■ **Exercise instructions**
Reproduce all of the following lines exactly.

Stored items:
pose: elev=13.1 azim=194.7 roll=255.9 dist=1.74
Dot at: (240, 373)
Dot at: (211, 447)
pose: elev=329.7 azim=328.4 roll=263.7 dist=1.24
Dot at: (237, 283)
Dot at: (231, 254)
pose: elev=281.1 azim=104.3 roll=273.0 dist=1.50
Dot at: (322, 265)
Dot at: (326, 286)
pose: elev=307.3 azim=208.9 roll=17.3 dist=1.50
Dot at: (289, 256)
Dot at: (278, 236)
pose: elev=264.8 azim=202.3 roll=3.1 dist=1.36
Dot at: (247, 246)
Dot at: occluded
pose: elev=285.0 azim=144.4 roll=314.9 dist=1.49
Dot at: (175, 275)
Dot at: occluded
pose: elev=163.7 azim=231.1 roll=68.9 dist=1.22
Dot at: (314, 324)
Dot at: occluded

■ **The answer**
pose: elev=13.1 azim=194.7 roll=255.9 dist=1.74
Dot at: (240, 373)
Dot at: (211, 447)
pose: elev=329.7 azim=328.4 roll=263.7 dist=1.24
Dot at: (237, 283)
Dot at: (231, 254)
pose: elev=281.1 azim=104.3 roll=273.0 dist=1.50
Dot at: (322, 265)
Dot at: (326, 286)
pose: elev=307.3 azim=208.9 roll=17.3 dist=1.50
Dot at: (289, 256)
Dot at: (278, 236)
pose: elev=264.8 azim=202.3 roll=3.1 dist=1.36
Dot at: (247, 246)
Dot at: occluded
pose: elev=285.0 azim=144.4 roll=314.9 dist=1.49
Dot at: (175, 275)
Dot at: occluded
pose: elev=163.7 azim=231.1 roll=68.9 dist=1.22
Dot at: (314, 324)
Dot at: occluded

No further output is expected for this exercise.